» EXERCISE BRIEF: Each entry below must be given again word for word, with no pictures.

» Saved data entries:
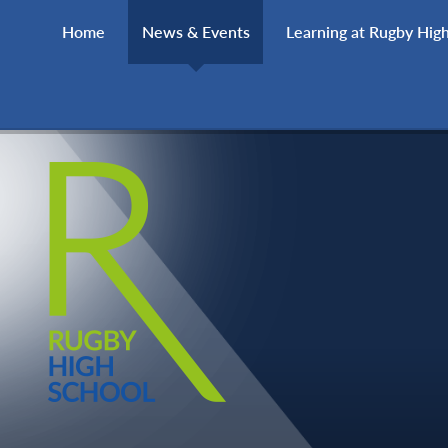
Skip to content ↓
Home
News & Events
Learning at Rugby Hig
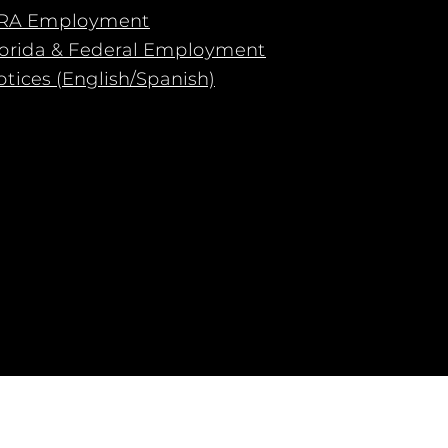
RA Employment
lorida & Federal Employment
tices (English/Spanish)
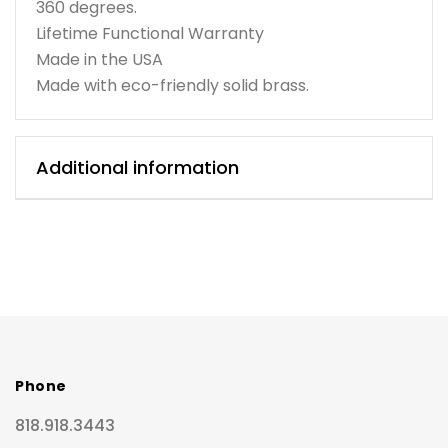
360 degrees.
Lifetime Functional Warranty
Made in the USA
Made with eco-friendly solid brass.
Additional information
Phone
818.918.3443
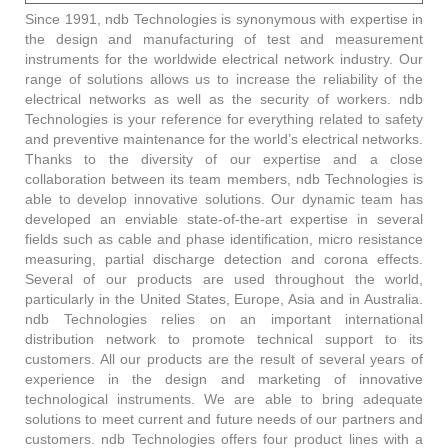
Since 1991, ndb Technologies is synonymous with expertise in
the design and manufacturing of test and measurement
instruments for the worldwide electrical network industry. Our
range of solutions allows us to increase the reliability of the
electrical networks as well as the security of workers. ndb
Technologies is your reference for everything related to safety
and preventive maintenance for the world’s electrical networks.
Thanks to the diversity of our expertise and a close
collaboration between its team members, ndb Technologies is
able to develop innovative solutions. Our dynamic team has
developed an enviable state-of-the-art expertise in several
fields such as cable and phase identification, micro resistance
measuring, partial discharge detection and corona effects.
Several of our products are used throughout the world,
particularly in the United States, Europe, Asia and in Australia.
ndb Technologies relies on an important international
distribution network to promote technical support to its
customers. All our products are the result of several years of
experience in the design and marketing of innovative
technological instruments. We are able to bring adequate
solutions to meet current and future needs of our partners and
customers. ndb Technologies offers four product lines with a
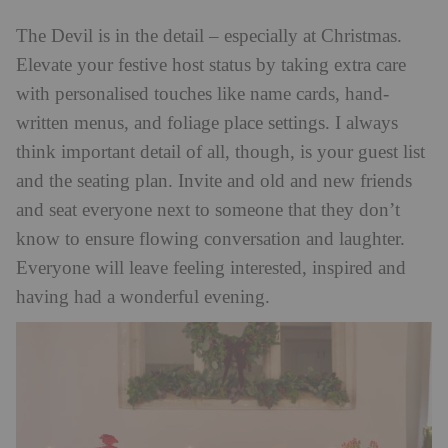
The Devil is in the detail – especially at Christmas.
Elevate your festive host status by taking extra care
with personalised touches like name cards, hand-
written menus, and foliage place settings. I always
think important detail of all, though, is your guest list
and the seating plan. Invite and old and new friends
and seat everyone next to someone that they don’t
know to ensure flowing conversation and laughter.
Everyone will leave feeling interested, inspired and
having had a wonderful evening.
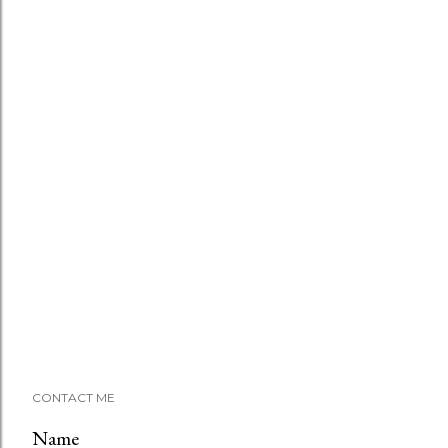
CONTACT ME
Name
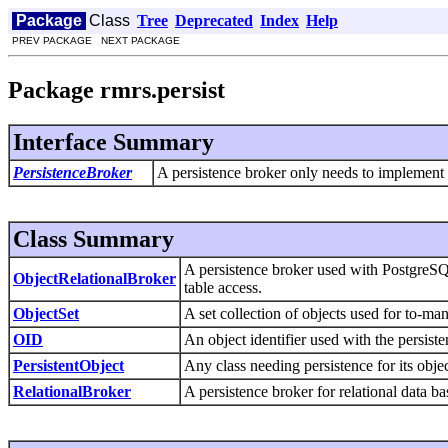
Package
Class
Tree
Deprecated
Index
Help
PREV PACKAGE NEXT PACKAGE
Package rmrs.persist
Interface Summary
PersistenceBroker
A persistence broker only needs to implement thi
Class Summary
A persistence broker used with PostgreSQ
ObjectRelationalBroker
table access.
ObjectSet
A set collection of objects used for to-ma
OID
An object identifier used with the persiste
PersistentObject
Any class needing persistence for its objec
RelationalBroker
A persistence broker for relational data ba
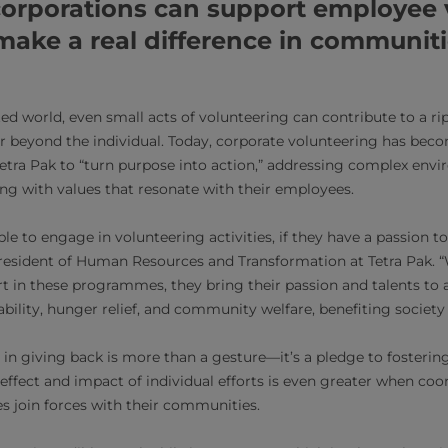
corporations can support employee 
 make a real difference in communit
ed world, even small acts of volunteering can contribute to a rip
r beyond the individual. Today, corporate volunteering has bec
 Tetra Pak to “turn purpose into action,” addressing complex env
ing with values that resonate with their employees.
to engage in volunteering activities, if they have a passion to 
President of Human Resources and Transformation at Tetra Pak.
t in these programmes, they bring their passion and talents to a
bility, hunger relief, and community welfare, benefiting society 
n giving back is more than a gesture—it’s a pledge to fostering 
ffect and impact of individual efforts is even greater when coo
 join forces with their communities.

» EXPECTED ANSWER:
Skip to content ↓
Home
News & Events
Learning at Rugby Hig
RA Employment
lorida & Federal Employment
tices (English/Spanish)
360 degrees.
Lifetime Functional Warranty
Made in the USA
Made with eco-friendly solid brass.
Additional information
Phone
818.918.3443
Since 1991, ndb Technologies is synonymous with expertise in
the design and manufacturing of test and measurement
instruments for the worldwide electrical network industry. Our
range of solutions allows us to increase the reliability of the
electrical networks as well as the security of workers. ndb
Technologies is your reference for everything related to safety
and preventive maintenance for the world’s electrical networks.
Thanks to the diversity of our expertise and a close
collaboration between its team members, ndb Technologies is
able to develop innovative solutions. Our dynamic team has
developed an enviable state-of-the-art expertise in several
fields such as cable and phase identification, micro resistance
measuring, partial discharge detection and corona effects.
Several of our products are used throughout the world,
particularly in the United States, Europe, Asia and in Australia.
ndb Technologies relies on an important international
distribution network to promote technical support to its
customers. All our products are the result of several years of
experience in the design and marketing of innovative
technological instruments. We are able to bring adequate
solutions to meet current and future needs of our partners and
customers. ndb Technologies offers four product lines with a
The Devil is in the detail – especially at Christmas.
Elevate your festive host status by taking extra care
with personalised touches like name cards, hand-
written menus, and foliage place settings. I always
think important detail of all, though, is your guest list
and the seating plan. Invite and old and new friends
and seat everyone next to someone that they don’t
know to ensure flowing conversation and laughter.
Everyone will leave feeling interested, inspired and
having had a wonderful evening.
CONTACT ME
Name
Package
Class
Tree
Deprecated
Index
Help
PREV PACKAGE NEXT PACKAGE
Package rmrs.persist
Interface Summary
PersistenceBroker
A persistence broker only needs to implement thi
Class Summary
A persistence broker used with PostgreSQ
ObjectRelationalBroker
table access.
ObjectSet
A set collection of objects used for to-ma
OID
An object identifier used with the persiste
PersistentObject
Any class needing persistence for its objec
RelationalBroker
A persistence broker for relational data ba
corporations can support employee 
 make a real difference in communit
ed world, even small acts of volunteering can contribute to a rip
r beyond the individual. Today, corporate volunteering has bec
 Tetra Pak to “turn purpose into action,” addressing complex env
ing with values that resonate with their employees.
to engage in volunteering activities, if they have a passion to 
President of Human Resources and Transformation at Tetra Pak.
t in these programmes, they bring their passion and talents to a
bility, hunger relief, and community welfare, benefiting society 
n giving back is more than a gesture—it’s a pledge to fostering 
ffect and impact of individual efforts is even greater when coo
 join forces with their communities.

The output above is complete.